===== Input material

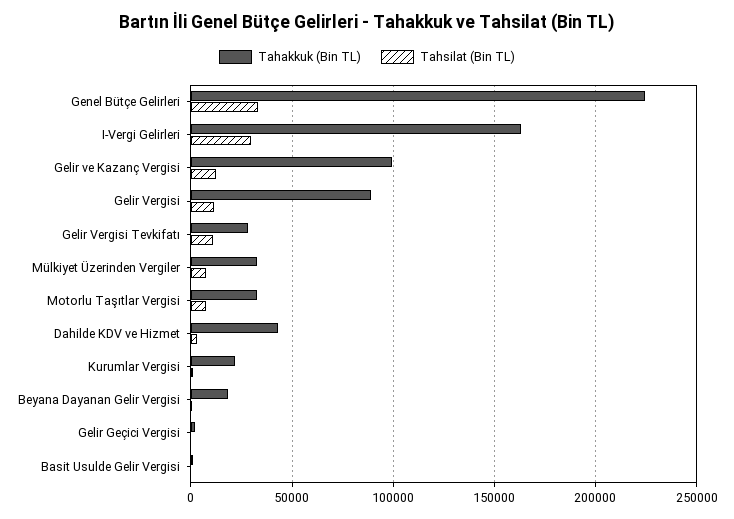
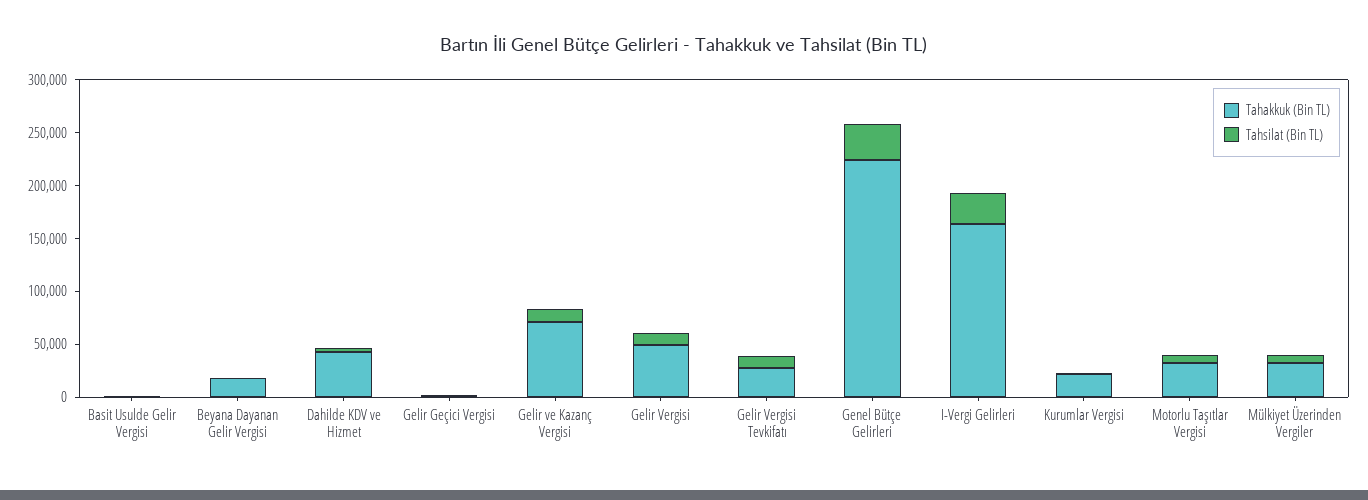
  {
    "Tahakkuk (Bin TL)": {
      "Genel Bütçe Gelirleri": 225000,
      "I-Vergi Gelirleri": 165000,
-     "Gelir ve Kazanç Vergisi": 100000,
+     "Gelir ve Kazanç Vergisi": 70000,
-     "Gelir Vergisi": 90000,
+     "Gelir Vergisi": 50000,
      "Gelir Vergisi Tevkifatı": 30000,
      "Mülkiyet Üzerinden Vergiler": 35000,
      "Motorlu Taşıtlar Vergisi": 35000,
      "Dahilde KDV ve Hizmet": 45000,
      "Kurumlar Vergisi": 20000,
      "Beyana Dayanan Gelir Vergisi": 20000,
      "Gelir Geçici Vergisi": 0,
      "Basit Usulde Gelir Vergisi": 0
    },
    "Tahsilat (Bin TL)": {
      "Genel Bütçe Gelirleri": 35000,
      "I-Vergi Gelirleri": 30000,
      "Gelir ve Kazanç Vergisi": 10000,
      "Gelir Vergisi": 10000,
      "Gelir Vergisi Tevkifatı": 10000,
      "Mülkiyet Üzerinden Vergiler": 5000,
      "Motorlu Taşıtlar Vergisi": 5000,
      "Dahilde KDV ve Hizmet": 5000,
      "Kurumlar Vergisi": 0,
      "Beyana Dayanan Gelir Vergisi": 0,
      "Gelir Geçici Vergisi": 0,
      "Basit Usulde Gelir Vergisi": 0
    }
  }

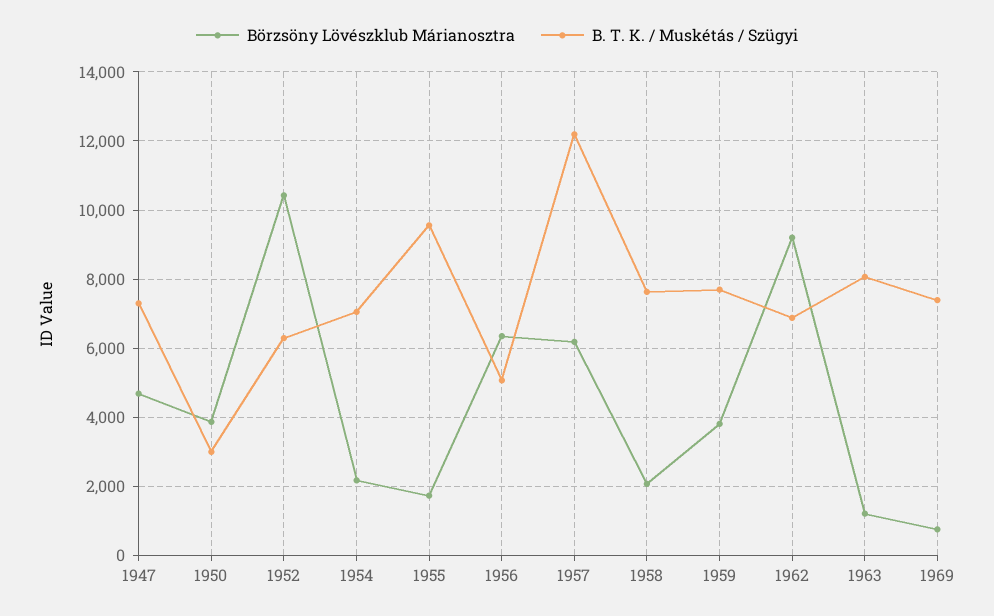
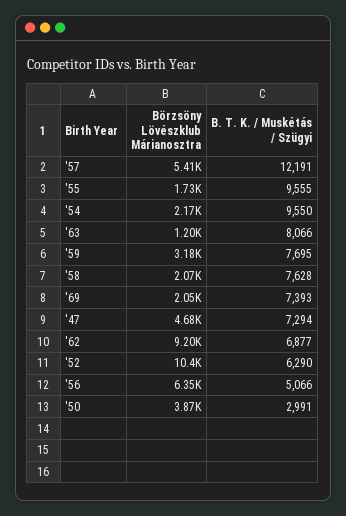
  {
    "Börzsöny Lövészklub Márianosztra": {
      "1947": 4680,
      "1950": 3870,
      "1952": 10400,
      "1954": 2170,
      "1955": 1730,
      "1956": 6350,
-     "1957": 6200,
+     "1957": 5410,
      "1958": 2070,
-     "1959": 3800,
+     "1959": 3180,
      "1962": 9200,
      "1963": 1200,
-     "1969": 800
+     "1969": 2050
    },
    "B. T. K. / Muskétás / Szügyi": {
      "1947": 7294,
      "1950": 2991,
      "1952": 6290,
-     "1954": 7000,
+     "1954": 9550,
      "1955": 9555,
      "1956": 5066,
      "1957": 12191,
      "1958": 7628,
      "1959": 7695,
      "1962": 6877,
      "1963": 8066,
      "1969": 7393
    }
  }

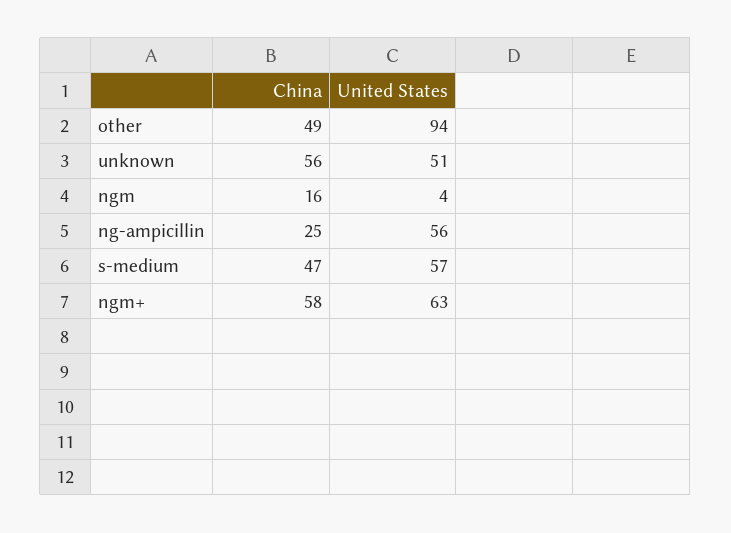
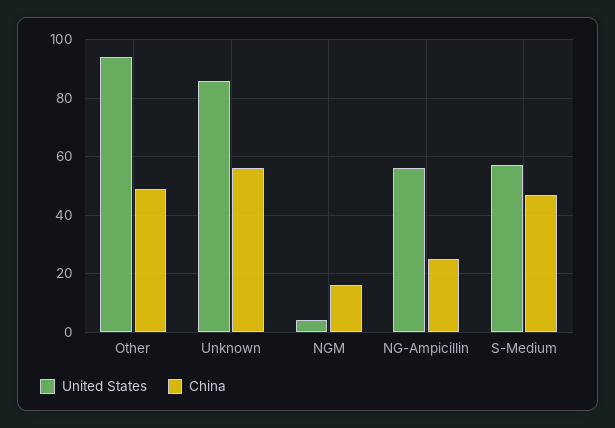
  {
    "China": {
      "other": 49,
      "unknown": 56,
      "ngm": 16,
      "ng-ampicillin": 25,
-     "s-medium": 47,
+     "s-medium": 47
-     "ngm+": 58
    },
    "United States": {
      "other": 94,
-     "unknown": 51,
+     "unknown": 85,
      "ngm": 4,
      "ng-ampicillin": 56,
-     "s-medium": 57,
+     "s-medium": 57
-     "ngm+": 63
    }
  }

==========

- **What you need to do**
Within the entries, find all lines that contain "Dahilde" and copy each one.

- **Task output**
      "Dahilde KDV ve Hizmet": 45000,
      "Dahilde KDV ve Hizmet": 5000,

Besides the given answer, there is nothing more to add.